▶ **WORK TASK**
Extract every line of text from each of the records below, keeping the original wording, spelling, punctuation, and line order unchanged.

+-------+

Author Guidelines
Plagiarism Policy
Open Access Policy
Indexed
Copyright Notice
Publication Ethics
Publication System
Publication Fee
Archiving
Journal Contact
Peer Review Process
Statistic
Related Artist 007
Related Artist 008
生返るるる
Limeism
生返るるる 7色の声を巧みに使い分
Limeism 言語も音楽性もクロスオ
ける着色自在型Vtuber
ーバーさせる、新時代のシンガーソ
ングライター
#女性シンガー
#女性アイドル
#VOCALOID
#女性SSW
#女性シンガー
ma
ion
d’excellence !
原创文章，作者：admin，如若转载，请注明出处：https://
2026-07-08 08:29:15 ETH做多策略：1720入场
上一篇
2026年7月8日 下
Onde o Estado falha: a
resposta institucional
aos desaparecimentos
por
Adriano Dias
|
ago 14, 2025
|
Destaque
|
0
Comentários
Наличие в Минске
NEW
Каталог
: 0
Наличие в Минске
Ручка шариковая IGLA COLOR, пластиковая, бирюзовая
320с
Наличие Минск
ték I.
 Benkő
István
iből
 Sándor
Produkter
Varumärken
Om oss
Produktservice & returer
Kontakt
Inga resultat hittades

+-------+

▶ **SOLUTION BELOW**
Author Guidelines
Plagiarism Policy
Open Access Policy
Indexed
Copyright Notice
Publication Ethics
Publication System
Publication Fee
Archiving
Journal Contact
Peer Review Process
Statistic
Related Artist 007
Related Artist 008
生返るるる
Limeism
生返るるる 7色の声を巧みに使い分
Limeism 言語も音楽性もクロスオ
ける着色自在型Vtuber
ーバーさせる、新時代のシンガーソ
ングライター
#女性シンガー
#女性アイドル
#VOCALOID
#女性SSW
#女性シンガー
ma
ion
d’excellence !
原创文章，作者：admin，如若转载，请注明出处：https://
2026-07-08 08:29:15 ETH做多策略：1720入场
上一篇
2026年7月8日 下
Onde o Estado falha: a
resposta institucional
aos desaparecimentos
por
Adriano Dias
|
ago 14, 2025
|
Destaque
|
0
Comentários
Наличие в Минске
NEW
Каталог
: 0
Наличие в Минске
Ручка шариковая IGLA COLOR, пластиковая, бирюзовая
320с
Наличие Минск
ték I.
 Benkő
István
iből
 Sándor
Produkter
Varumärken
Om oss
Produktservice & returer
Kontakt
Inga resultat hittades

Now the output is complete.